# [ASSIGNED TASK]
Would you set down all of the entries below exactly as they stand?

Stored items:
***

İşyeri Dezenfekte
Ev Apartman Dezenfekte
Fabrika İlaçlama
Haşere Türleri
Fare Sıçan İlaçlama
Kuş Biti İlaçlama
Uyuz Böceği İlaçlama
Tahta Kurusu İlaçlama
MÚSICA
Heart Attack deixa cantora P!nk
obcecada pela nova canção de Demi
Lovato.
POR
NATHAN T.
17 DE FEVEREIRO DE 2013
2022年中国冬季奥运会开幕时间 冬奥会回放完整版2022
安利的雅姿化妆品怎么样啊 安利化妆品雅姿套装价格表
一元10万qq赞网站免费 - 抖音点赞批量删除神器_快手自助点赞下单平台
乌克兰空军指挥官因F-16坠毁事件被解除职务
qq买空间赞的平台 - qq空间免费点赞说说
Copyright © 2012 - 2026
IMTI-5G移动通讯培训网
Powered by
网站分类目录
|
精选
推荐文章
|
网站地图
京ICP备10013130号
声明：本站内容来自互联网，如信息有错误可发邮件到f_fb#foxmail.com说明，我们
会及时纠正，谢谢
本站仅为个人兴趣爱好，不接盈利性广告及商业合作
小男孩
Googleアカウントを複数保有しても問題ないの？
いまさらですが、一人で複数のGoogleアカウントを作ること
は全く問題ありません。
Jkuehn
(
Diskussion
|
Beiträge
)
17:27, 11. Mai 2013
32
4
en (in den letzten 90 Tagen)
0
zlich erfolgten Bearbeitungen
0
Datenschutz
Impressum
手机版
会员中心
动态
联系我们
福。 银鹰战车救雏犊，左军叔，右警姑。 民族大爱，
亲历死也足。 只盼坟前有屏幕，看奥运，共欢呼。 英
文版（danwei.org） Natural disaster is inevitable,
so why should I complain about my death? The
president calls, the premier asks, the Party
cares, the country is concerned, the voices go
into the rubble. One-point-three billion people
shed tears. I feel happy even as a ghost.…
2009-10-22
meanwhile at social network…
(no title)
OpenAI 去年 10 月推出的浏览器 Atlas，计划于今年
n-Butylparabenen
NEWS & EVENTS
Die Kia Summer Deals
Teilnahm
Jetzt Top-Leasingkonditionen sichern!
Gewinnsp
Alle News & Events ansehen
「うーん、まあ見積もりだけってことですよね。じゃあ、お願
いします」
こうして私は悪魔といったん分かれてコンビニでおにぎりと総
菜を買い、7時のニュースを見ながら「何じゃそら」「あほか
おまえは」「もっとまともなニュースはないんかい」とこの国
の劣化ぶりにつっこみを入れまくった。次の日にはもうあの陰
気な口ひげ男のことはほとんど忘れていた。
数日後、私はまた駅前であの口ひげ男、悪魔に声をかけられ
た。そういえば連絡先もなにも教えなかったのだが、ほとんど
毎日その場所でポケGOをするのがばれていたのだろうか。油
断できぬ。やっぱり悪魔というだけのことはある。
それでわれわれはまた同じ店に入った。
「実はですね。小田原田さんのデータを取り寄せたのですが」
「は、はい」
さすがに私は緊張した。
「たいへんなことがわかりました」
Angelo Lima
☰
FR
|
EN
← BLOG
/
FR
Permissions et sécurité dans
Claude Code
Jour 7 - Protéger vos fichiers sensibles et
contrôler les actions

***

# [REPLY TO THE EXERCISE]
İşyeri Dezenfekte
Ev Apartman Dezenfekte
Fabrika İlaçlama
Haşere Türleri
Fare Sıçan İlaçlama
Kuş Biti İlaçlama
Uyuz Böceği İlaçlama
Tahta Kurusu İlaçlama
MÚSICA
Heart Attack deixa cantora P!nk
obcecada pela nova canção de Demi
Lovato.
POR
NATHAN T.
17 DE FEVEREIRO DE 2013
2022年中国冬季奥运会开幕时间 冬奥会回放完整版2022
安利的雅姿化妆品怎么样啊 安利化妆品雅姿套装价格表
一元10万qq赞网站免费 - 抖音点赞批量删除神器_快手自助点赞下单平台
乌克兰空军指挥官因F-16坠毁事件被解除职务
qq买空间赞的平台 - qq空间免费点赞说说
Copyright © 2012 - 2026
IMTI-5G移动通讯培训网
Powered by
网站分类目录
|
精选
推荐文章
|
网站地图
京ICP备10013130号
声明：本站内容来自互联网，如信息有错误可发邮件到f_fb#foxmail.com说明，我们
会及时纠正，谢谢
本站仅为个人兴趣爱好，不接盈利性广告及商业合作
小男孩
Googleアカウントを複数保有しても問題ないの？
いまさらですが、一人で複数のGoogleアカウントを作ること
は全く問題ありません。
Jkuehn
(
Diskussion
|
Beiträge
)
17:27, 11. Mai 2013
32
4
en (in den letzten 90 Tagen)
0
zlich erfolgten Bearbeitungen
0
Datenschutz
Impressum
手机版
会员中心
动态
联系我们
福。 银鹰战车救雏犊，左军叔，右警姑。 民族大爱，
亲历死也足。 只盼坟前有屏幕，看奥运，共欢呼。 英
文版（danwei.org） Natural disaster is inevitable,
so why should I complain about my death? The
president calls, the premier asks, the Party
cares, the country is concerned, the voices go
into the rubble. One-point-three billion people
shed tears. I feel happy even as a ghost.…
2009-10-22
meanwhile at social network…
(no title)
OpenAI 去年 10 月推出的浏览器 Atlas，计划于今年
n-Butylparabenen
NEWS & EVENTS
Die Kia Summer Deals
Teilnahm
Jetzt Top-Leasingkonditionen sichern!
Gewinnsp
Alle News & Events ansehen
「うーん、まあ見積もりだけってことですよね。じゃあ、お願
いします」
こうして私は悪魔といったん分かれてコンビニでおにぎりと総
菜を買い、7時のニュースを見ながら「何じゃそら」「あほか
おまえは」「もっとまともなニュースはないんかい」とこの国
の劣化ぶりにつっこみを入れまくった。次の日にはもうあの陰
気な口ひげ男のことはほとんど忘れていた。
数日後、私はまた駅前であの口ひげ男、悪魔に声をかけられ
た。そういえば連絡先もなにも教えなかったのだが、ほとんど
毎日その場所でポケGOをするのがばれていたのだろうか。油
断できぬ。やっぱり悪魔というだけのことはある。
それでわれわれはまた同じ店に入った。
「実はですね。小田原田さんのデータを取り寄せたのですが」
「は、はい」
さすがに私は緊張した。
「たいへんなことがわかりました」
Angelo Lima
☰
FR
|
EN
← BLOG
/
FR
Permissions et sécurité dans
Claude Code
Jour 7 - Protéger vos fichiers sensibles et
contrôler les actions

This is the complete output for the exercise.